Gov. Rick Scott signed the Legislature’s plan to redraw the state’s congressional districts Thursday, likely paving the way for more lawsuits surrounding the once-a-decade redistricting process, reports Brandon Larrabee of the News Service of Florida.
Scott’s office quietly announced the move in the afternoon without comment. A letter from Scott to Secretary of State Kurt Browning simply said the bill (SB 1174) had been signed.
The signing was expected; Scott was largely hands-off during the redistricting process and hadn’t given any signs he might veto the plan.

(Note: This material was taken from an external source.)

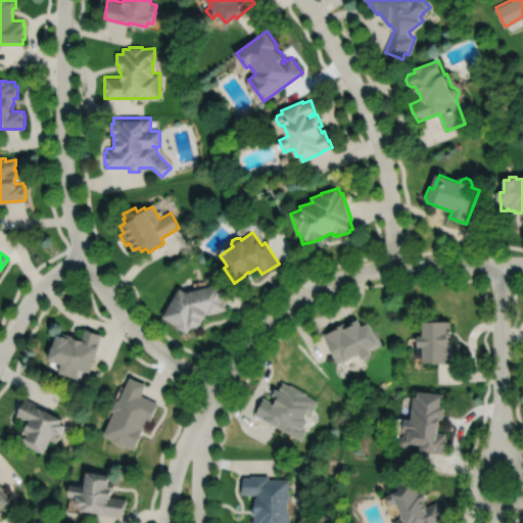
[(186,293),(179,289),(163,318),(177,326),(177,327),(187,333),(190,327),(200,325),(202,322),(201,320),(203,320),(206,315),(205,314),(207,313),(207,315),(227,310),(225,301),(231,289),(215,279),(211,286),(186,293)]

But the measure has already been challenged by the Florida Democratic Party in court, and a coalition of voting-rights groups said after the Senate gave the maps final approval that they would follow suit pending Scott’s signature. A spokesman for the groups — which include the League of Women Voters of Florida, The National Council of La Raza and Common Cause — did not immediately respond to a request for comment.
The groups intend to challenge the maps under the anti-gerrymandering Fair Districts amendments, approved by voters in the 2010 elections. Those standards require lawmakers to draw the maps without regard for how they might impact incumbents or political parties.
The groups’ planned lawsuit says the bill “is filled with unconstitutional political gerrymanders intended to favor one political party and certain incumbents, while disfavoring the other political party and other incumbents.”